━━━━━ Dataset extract

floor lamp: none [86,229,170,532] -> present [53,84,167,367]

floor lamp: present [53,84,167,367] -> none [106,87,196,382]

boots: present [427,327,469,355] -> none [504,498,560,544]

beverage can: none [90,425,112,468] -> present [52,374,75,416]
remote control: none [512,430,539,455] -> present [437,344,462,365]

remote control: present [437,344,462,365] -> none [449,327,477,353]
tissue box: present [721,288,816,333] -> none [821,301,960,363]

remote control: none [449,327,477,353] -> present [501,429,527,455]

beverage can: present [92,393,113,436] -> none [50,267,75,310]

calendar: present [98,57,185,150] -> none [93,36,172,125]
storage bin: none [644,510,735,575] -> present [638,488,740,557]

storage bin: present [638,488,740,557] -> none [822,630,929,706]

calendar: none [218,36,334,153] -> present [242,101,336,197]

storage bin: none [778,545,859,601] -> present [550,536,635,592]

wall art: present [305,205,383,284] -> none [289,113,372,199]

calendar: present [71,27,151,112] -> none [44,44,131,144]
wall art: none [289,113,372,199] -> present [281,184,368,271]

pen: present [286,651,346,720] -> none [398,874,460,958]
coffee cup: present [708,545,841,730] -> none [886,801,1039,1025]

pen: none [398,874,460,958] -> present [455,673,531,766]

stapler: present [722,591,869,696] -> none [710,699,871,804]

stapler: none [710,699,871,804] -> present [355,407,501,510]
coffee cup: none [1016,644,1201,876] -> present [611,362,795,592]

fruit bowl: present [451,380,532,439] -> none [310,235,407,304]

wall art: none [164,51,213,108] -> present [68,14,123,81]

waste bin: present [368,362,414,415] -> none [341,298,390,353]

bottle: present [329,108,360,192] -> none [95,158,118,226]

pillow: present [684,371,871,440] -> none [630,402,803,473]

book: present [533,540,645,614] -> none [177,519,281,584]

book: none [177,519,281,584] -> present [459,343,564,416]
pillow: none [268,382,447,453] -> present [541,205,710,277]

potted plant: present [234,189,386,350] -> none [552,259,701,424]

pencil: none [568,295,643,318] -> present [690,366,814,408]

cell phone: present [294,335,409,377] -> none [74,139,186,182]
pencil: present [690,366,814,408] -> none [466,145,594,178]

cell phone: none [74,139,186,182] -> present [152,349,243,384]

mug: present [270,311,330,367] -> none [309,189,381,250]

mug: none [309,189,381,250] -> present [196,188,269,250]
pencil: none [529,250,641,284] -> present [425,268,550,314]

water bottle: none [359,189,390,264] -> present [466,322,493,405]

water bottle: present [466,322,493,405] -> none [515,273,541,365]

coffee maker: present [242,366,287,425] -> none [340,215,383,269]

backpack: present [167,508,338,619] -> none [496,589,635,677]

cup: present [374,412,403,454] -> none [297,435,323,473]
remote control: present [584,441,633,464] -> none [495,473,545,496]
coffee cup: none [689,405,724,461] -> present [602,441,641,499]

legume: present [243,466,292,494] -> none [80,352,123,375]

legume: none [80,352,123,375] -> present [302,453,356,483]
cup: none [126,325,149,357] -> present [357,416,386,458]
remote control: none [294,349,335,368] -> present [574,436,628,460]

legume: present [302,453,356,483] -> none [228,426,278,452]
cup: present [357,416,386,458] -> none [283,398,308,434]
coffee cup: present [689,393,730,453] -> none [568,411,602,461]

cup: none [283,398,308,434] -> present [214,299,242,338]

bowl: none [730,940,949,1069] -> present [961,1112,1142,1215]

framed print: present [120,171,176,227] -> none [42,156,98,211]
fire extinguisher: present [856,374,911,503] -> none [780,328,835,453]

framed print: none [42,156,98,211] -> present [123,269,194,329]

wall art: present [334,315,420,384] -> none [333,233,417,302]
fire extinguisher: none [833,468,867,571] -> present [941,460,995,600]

━━━━━━━━━━

→ **Aim of the task**: The answer must be every line of the data that holds the word "pencil".

→ **Result of this task**:
pencil: none [568,295,643,318] -> present [690,366,814,408]
pencil: present [690,366,814,408] -> none [466,145,594,178]
pencil: none [529,250,641,284] -> present [425,268,550,314]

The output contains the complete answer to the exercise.